In particular, the EO authorizes the Secretary of the Treasury to block the property of any person determined:
  1. to operate in the construction, mining, manufacturing, or textiles sectors of the Iranian economy;
  2. to have knowingly engaged in a significant transaction for the sale, supply, or transfer of goods or services used in connection with the specified sectors;
  3. to have materially assisted, sponsored, or provided financial, material, or technological support for, or goods or services to any person whose property and interests in property are blocked pursuant to the EO (i.e., anyone identified on the SDN list); or
  4. to be owned or controlled by, or to have acted on behalf of any person identified on the SDN list pursuant to the EO.
The EO also targets foreign financial institutions that knowingly conduct or facilitate significant financial transactions for or in connection with the Iranian construction, mining, manufacturing, and textile sectors. Foreign financial institutions determined to be so engaged could be prohibited from opening and/or operating correspondent or payable-through accounts in the United States.
As is often the case with executive orders and regulations relating to economic sanctions, many of the terms are not specifically defined. For example, which industries are included within the “manufacturing” sector is unclear and could broadly be construed to include virtually any entity making any kind of good in Iran. While clarifications are often provided within Frequently Asked Questions on the OFAC website, FAQs have not yet been published with regard to this EO. 
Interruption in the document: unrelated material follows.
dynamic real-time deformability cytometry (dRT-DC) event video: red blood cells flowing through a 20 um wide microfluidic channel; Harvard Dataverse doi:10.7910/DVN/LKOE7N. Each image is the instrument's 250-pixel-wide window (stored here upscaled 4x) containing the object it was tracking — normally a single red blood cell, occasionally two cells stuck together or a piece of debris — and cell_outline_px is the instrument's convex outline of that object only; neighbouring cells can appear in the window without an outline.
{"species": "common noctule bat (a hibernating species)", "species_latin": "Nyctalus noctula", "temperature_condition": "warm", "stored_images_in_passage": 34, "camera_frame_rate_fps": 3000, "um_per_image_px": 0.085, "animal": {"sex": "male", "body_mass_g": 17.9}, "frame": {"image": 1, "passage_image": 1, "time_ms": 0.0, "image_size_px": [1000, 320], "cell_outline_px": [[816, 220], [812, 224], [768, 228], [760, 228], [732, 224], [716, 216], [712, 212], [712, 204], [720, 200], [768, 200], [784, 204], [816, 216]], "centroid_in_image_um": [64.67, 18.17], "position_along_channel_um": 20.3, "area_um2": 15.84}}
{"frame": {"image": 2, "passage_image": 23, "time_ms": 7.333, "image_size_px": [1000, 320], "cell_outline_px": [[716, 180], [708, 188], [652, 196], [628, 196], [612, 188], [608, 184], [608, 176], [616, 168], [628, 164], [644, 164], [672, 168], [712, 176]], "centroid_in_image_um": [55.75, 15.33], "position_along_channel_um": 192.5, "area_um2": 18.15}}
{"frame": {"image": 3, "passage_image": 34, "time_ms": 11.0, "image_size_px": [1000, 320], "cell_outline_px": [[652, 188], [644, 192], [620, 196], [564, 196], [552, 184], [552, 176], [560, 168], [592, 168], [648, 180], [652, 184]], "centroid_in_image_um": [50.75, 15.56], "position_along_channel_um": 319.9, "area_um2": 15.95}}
Designation of Foreign Metals Traders

In a related action on the same day, OFAC announced that a number of non-U.S. entities were being added to the SDN list pursuant to a separate Executive Order (EO 13871) for engaging in significant transactions within the Iranian metals sectors (e.g., iron, steel, aluminum, and copper).2 In addition to a number of Iranian metals producers, OFAC cited Pamchel Trading Company Beijing Co. Ltd. and Anchor Power Limited, located in China and the Seychelles respectively, for selling multiple consignments of materials for use by Iranian metals manufacturers. OFAC also designated a vessel, the Liberian-flagged bulk carrier Hong Xun and its Chinese owner and manager, Hongyuan Marine Co. Ltd., for transporting to China steel slabs manufactured by an Iranian steel company. 
These actions are instructive in that they shed at least some light on what OFAC considers to be a “significant transaction” and “material” support for a sanctioned sector of the Iranian economy. In particular, the OFAC press release confirms that the transportation of steel slabs by the Hong Xun was deemed to be “a significant transaction for the purchase, acquisition, sale, transport, or marketing of iron, iron products … from Iran” that resulted in the vessel and its owner being designated as SDNs.
As the sheer volume of sanctions and designations relating to Iran continue to increase, it is apparent that the Trump administration’s “maximum pressure” campaign against Iran’s economy shows no signs of abating. Sanctions violations can result in a variety of penalties including civil monetary penalties, criminal prosecution, restrictions from U.S. markets, and/or being placed on the SDN list. U.S. and non-U.S. persons operating within the industrial sectors identified herein should review their transactions for problematic links to Iran. They should also remain vigilant to avoid deceptive practices by Iran and its surrogates, which could result in a violation of U.S. sanctions.
1 The full Executive Order may be found here.
2 The OFAC press release announcing the actions may be found here.